This is some text inside of a div block.

A strong contender for the world’s most food-friendly white wine (seriously, pair a crisp grüner with anything from a classic Wiener schnitzel to an opulent curry – we challenge you to be disappointed), grüner veltliner, when done well, is the ultimate all-rounder. We blind-tasted 36 examples from Austria and Australia, finding wines of poise, tension and quite frankly, extreme deliciousness.

2021 Hahndorf Hill GRU Grüner Veltliner, Adelaide Hills, A$30
Few would argue this is – or rather, continues to be the benchmark for Australian grüner. Fresh citrus blossom, yuzu and lime leaf aromas give way to chalky, mid-weight texture, stone fruit and a dry, lengthy finish.

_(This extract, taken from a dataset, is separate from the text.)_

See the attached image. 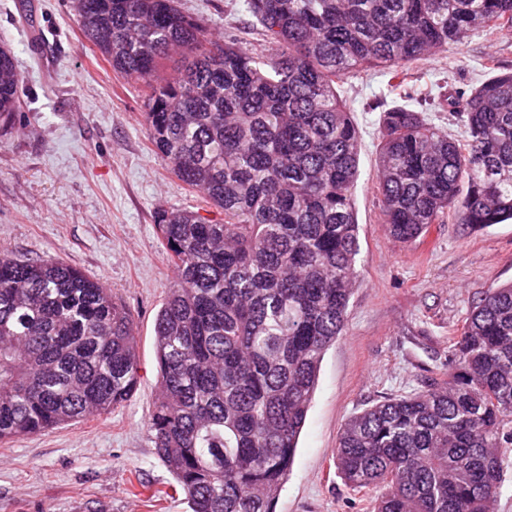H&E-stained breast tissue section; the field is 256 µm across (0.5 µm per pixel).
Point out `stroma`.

2020 Stift Göttweig Furth Grüner Veltliner, Kremstal, Austria, A$35
A textbook example from the Kremstal village of Furth, north-west of Vienna. It’s all lime rind and crushed rocks, with some salty, peppery notes. Broad, pebbly, mouthfilling texture with distinct flavours of ginger and roadside lemonade. Utterly delicious and great value.

2020 Bründlmayer Terrassen Grüner Veltliner, Kamptal, Austria, A$40
Another classic example, this time from the schisty soils of Kamptal. White and Sichuan pepper on the nose, with peach, pineapple and citrus. Zippy, lively and complex with saline acidity and a drying finish.  

2021 Nick Spencer Grüner Veltliner, Tumbarumba, A$35
Nick Spencer looks to the hilly climes of Tumbarumba for his whites, specifically the Coppabella Vineyard in this instance. Truly great, by-the-seaside drinking here: picture fish and chips, the rustle of butcher’s paper, a dusting of chicken salt, seagulls and a juicy wedge of lemon. A breezy, citrusy number with taut acid and generous texture.

2019 Mt Bera Boundless Horizons Grüner Veltliner, Adelaide Hills, A$35
Extreme concentration of flavours here: apricot, sweet spice, lemon verbena, citrus rind. It has this tart, pulpy texture with zippy, linear acidity and is ultimately begging for food (roast chicken the most obvious answer).

2021 Wangolina Grüner Veltliner, Limestone Coast, A$28
Anita Goode grows and produces the Limestone Coast’s only grüner on her Mount Benson vineyard – and it’s a beauty. Split equally between oak, ceramic egg and stainless steel fermentation. Cherry stone, ginger and crushed lime leaf with great, mineral-charged tension on the palate.

2020 Groiss Grüner Veltliner, Weinviertel, Austria, A$30
Ingrid Groiss crafts elegant grüner veltliner from three sites across the Weinviertel region (most notably, her grandmother’s vineyard in Breitenwaida) and eschews excessive oak in favour of conveying pure fruit expression. Aromas of sea spray, citrus and nuts leap out of the glass with verve and energy. Beautiful drinking.

2020 Emmerich Knoll Kellerberg Federspiel Ried Grüner Veltliner, Wachau, Austria, A$89
Elite grüner from arguably Austria’s best-known wine region. Stone fruits and river stones, torn herbs, beeswax and jasmine tea aromas, with white pepper and citrus pulp flavours perfectly framing the lithe acidity.  

2018 Weingut Hiedler Kittmannsberg Grüner Veltliner, Kamptal, Austria, A$58
The Kittmannsberg vineyard is one of Kamptal’s highest sites and grapes enjoy a long growing season here, resulting in rich, textured wines with serious ageing potential. It’s fresh and herbaceous with sage, lime and tarragon notes. There’s great tension between savoury and fruit sweetness, and length for days.

2017 Hirsch Gaisberg Grüner Veltliner, Kamptal, Austria, A$88
Another one for the cellar, this is already showing some aged aromatic complexities with lanolin, beeswax and fragrant alpine herbs. However, the palate is bright and fresh and defined by a mineral, umami depth. Excellent.

2021 Frankland Estate Grüner Veltliner, Frankland River, A$35
The riesling experts at Frankland Estate’s take on grüner but in very limited quantities (one barrel, in this case). A hedonistic version as a result of barrel fermentation: charcuterie and cruciferous vegetable notes with herbs, citrus, blossom and graphite. Quietly mind-blowing.

2020 Weingut Bernhard Ott Fass 4 Grüner Veltliner, Wagram, Austria, A$40  
A classic expression from one of Wagram’s most respected wine families. Delicate citrus flowers, gardenia and honey aromas. Taut, pure flavours of lime and wet rock minerality.